El médico frunció el ceño y se rascó el vello del pecho, la dura crin del semental.

– ¿Se ha caído?

– No. Debe de ser una neuralgia facial. No lo sé.

– O una simple sinusitis. -El joven le guiñó un ojo-. Ahora mismo tenemos un montón. -Lanzó una mirada a la sala y sus ocupantes: el yonqui, el borracho, la abuela… La tropa de costumbre. Suspiró. Parecía más que dispuesto a concederse una pequeña tregua en compañía de Anna. Le dedicó una prolongada sonrisa, estilo Costa Azul, y, con voz cálida, le susurro-: Vamos a pasarla por el escáner. Una panorámica. -Y, cogiéndole la manga desgarrada, añadió-: Pero antes hay que vendarla.

Una hora más tarde, Anna paseaba por el pórtico de piedra que rodea los jardines del hospital. El médico le había dado permiso para esperar allí los resultados del examen.

El tiempo había cambiado. Las flechas del sol atravesaban la llovizna y la transformaban en una bruma de una claridad plateada e irreal. Anna observaba con atención el tamborileo de las gotas sobre las hojas de los árboles, el espejeo de los charcos, los delgados riachuelos que serpenteaban por la gravilla y entre las raíces de los arbustos. Aquel pasatiempo le permitía mantener la mente en blanco y el pánico a raya. Sobre todo, nada de preguntas. Todavía no.

Anna oyó crujir unos zuecos a su derecha. El médico se acercaba por el pórtico, radiografías en mano. La sonrisa se había esfumado de su rostro.

– Debería haberme contado lo de su accidente.

Anna se puso rígida.

– ¿Mi accidente?

– ¿Qué fue? Un accidente de coche, ¿verdad? -Anna retrocedió horrorizada. El médico meneó la cabeza con incredulidad-. Es asombroso lo que puede llegar a hacer la cirugía estética. Viéndola, jamás habría adivinado…

Anna le arrancó la radiografía de las manos.

La imagen mostraba un cráneo fisurado, soldado, remendado en todas direcciones.
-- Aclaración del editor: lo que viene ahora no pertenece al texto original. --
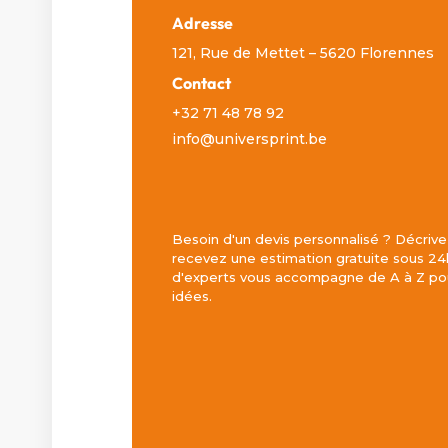
Adresse
121, Rue de Mettet – 5620 Florennes
Contact
+32 71 48 78 92
info@universprint.be
Besoin d'un devis personnalisé ? Décrive
recevez une estimation gratuite sous 24
d'experts vous accompagne de A à Z pou
idées.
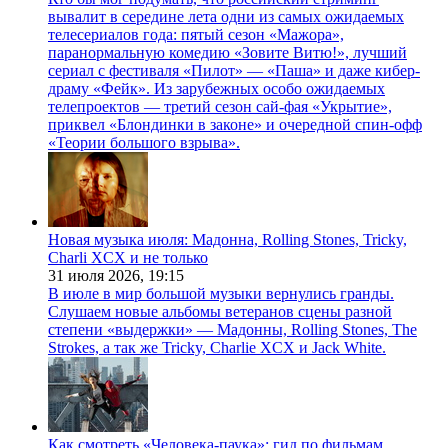
вывалит в середине лета одни из самых ожидаемых
телесериалов года: пятый сезон «Мажора»,
паранормальную комедию «Зовите Витю!», лучший
сериал с фестиваля «Пилот» — «Паша» и даже кибер-
драму «Фейк». Из зарубежных особо ожидаемых
телепроектов — третий сезон сай-фая «Укрытие»,
приквел «Блондинки в законе» и очередной спин-офф
«Теории большого взрыва».
Новая музыка июля: Мадонна, Rolling Stones, Tricky,
Charli XCX и не только
31 июля 2026,
19:15
В июле в мир большой музыки вернулись гранды.
Слушаем новые альбомы ветеранов сцены разной
степени «выдержки» — Мадонны, Rolling Stones, The
Strokes, а так же Tricky, Charlie XCX и Jack White.
Как смотреть «Человека-паука»: гид по фильмам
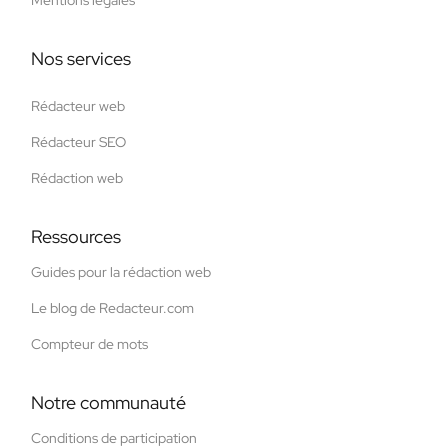
Nos services
Rédacteur web
Rédacteur SEO
Rédaction web
Ressources
Guides pour la rédaction web
Le blog de Redacteur.com
Compteur de mots
Notre communauté
Conditions de participation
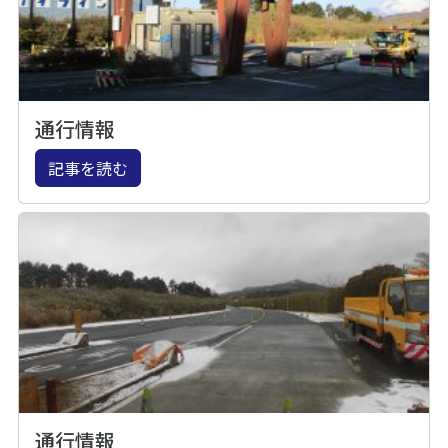
通行情報
記事を読む
通行情報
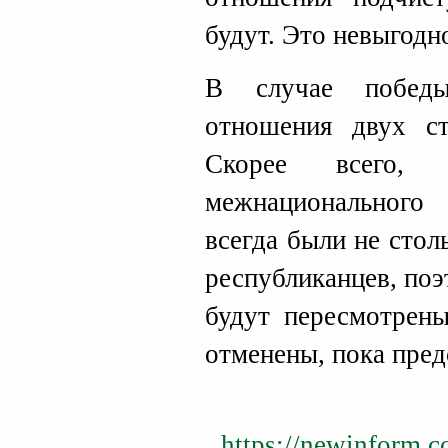
будут. Это невыгодн
В случае побед
отношения двух ст
Скорее всего,
межнационального
всегда были не стол
республиканцев, по
будут пересмотрены
отменены, пока пред
https://newinform.c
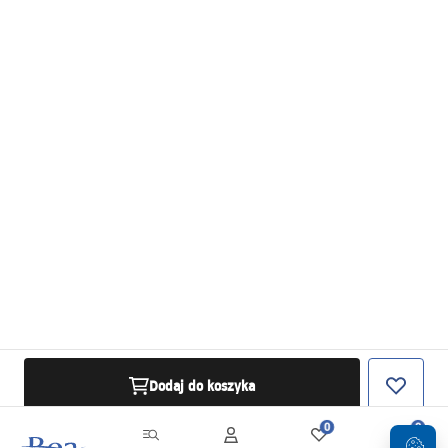
Dodaj do koszyka
0
0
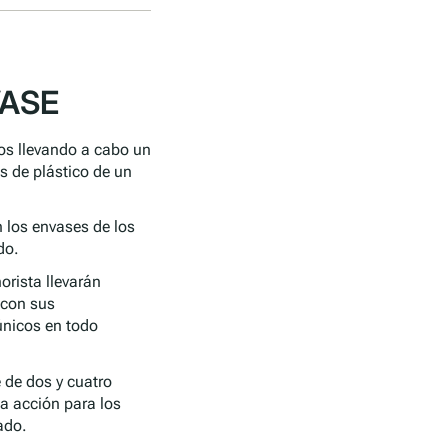
VASE
os llevando a cabo un
s de plástico de un
n los envases de los
do.
orista llevarán
 con sus
únicos en todo
 de dos y cuatro
la acción para los
ado.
Unas líneas negras señalaban la presencia de injertos a la altura de la frente y los pómulos; las fracturas en torno al orificio nasal evidenciaban una reconstrucción completa de la nariz; unos tornillos sujetaban sendas prótesis en las articulaciones de los maxilares y los temporales.

Anna dejó escapar una risa nerviosa, una mezcla de risa y sollozo, antes de alejarse por el pórtico.

La radiografía se agitaba en su mano como una llama azul.